Ashley Spann, from Vanderbilt University Medical Center, discussed opportunities to use AI to address health disparities. It is crucial that users first understand the risk of bias in AI model development, with the need to select input data that will lead to accurate and actionable predictions without introducing new ethical issues. For disease detection, AI can be used to scan EHR data for word frequency in a single patient chart or across charts. This approach can be used to identify individuals who might have undiagnosed disease. AI can also be used to improve diversity in clinical trial recruitment and to expand and accelerate referral to clinical trial coordinators. The RecruitEHR dashboard at Vanderbilt pre-screens patients based on demographics, taking 15 days from identification to randomization compared to 50 days for manual screening, and with higher accuracy (less frequent selection of ineligible candidates). In another example, AI is being used to turn the EHR into the trial coordinator, which handles candidate identification, screening, risk stratification and randomization, and produces decision aids for patient assessment. With this approach, target enrollment can be scaled, up to 7200 participants in this case. Finally, AI can be used to improve healthcare access in the setting of limited resources, through chatbots that prompt patients to improve adherence or provide support. Studies have shown that these tools can provide patients with misinformation and guardrails are needed to ensure AI tools do not exacerbate disparities or cause patient harm.

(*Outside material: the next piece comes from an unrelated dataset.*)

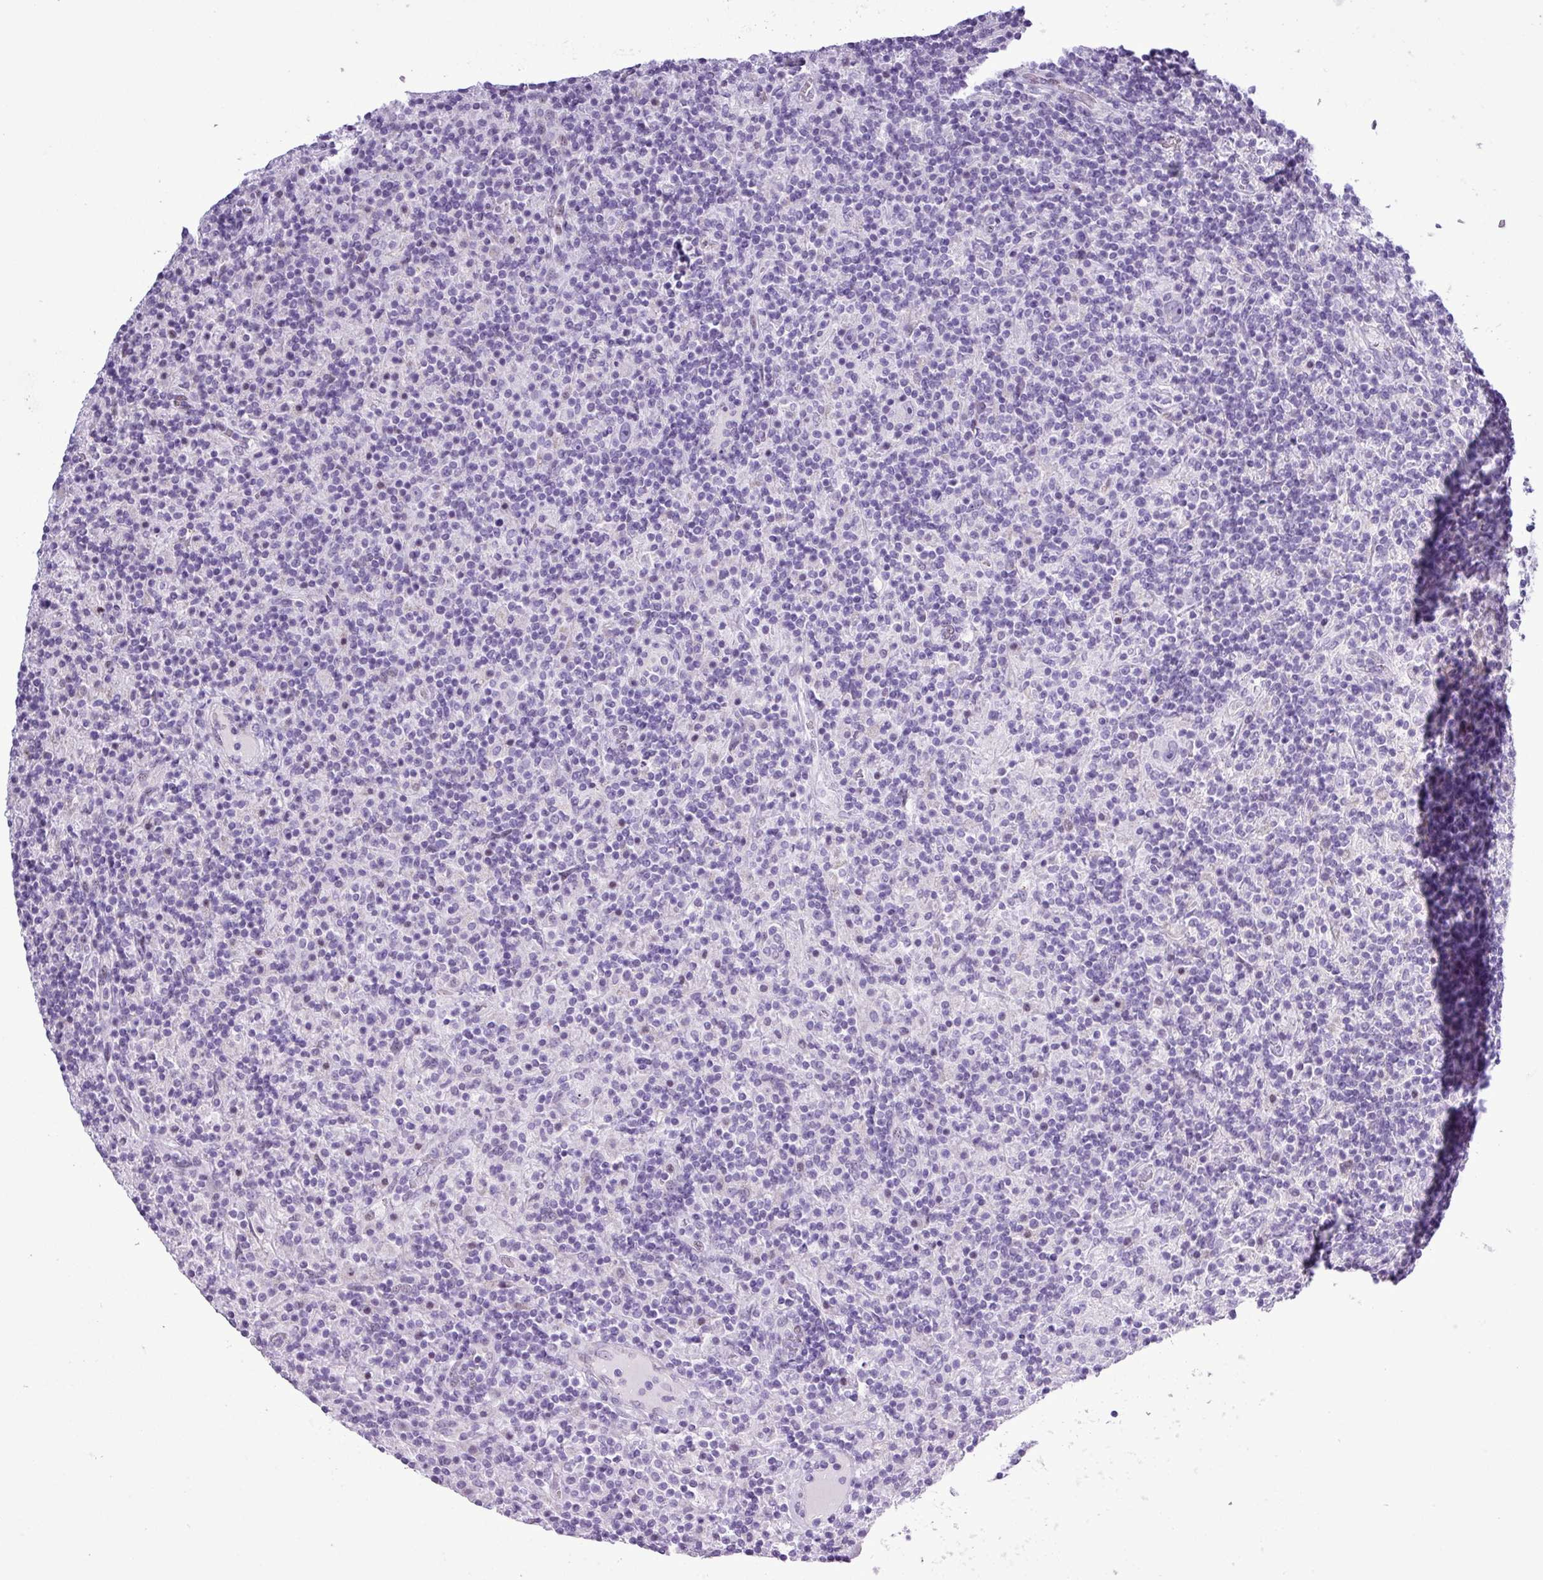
{"staining": {"intensity": "negative", "quantity": "none", "location": "none"}, "tissue": "lymphoma", "cell_type": "Tumor cells", "image_type": "cancer", "snomed": [{"axis": "morphology", "description": "Hodgkin's disease, NOS"}, {"axis": "topography", "description": "Lymph node"}], "caption": "There is no significant positivity in tumor cells of lymphoma.", "gene": "ALDH3A1", "patient": {"sex": "male", "age": 70}}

Prof Seth Gross, Sr, from NYU Langone Health, shared some cautionary tales and limitations of using AI in patient care, advising clinicians to be mindful of becoming over-reliant on AI tools and risking the loss of practical skills, critical thinking, clinical creativity, and ethical decision-making. AI is programmed to satisfy the user, in some cases by providing a wrong answer (hallucination). AI also tends to overgeneralize when used at scale. Human oversight is needed in all cases. In patient care, additional concerns revolved around data privacy and security and implementation of tools with false information. Healthcare providers need better training, starting in medical school, to use AI safely and reduce the risk of medical errors. Health systems must ensure that AI tools are safe, secure, and private, that the data inputs and algorithms have low bias and high transparency, and that tools are consistently monitored to ensure accuracy. Health systems, healthcare providers, and tool developers can be at risk of “AI liability” for medical malpractice, ordinary negligence, and product liability.

Even before overcoming the digital gap, healthcare providers must overcome distrust among vulnerable patient communities and work to build relationships that will improve access to GI and hepatology care. Joan Culpepper-Morgan, MD, of NYC Health + Hospitals/Harlem, discussed how doctors today are more often questioned about their competence and ethics, and healthcare systems are met with skepticism about corporate and government influence. The insurance industry and the view of healthcare as a consumer product have further eroded trust, creating a more adversarial relationship between doctors and patients. Black, Hispanic, rural, and female patients report feeling judged, dismissed, and labeled non-adherent, when in reality they face significant barriers to care and need both a partner and a plan. In this setting, active listening leads to shared decision-making, which leads to trust. Use of patient navigators, plain language and graphic instructions, and community outreach can improve the care experience and health outcomes. It is important that providers acknowledge generational and personal trauma and cultural beliefs about healthcare, and understand the source of patient fears about pain and the loss of control. Concordant and culturally competent care provided by a diverse workforce has been shown to improve patient trust, adherence to care, and healthcare utilization.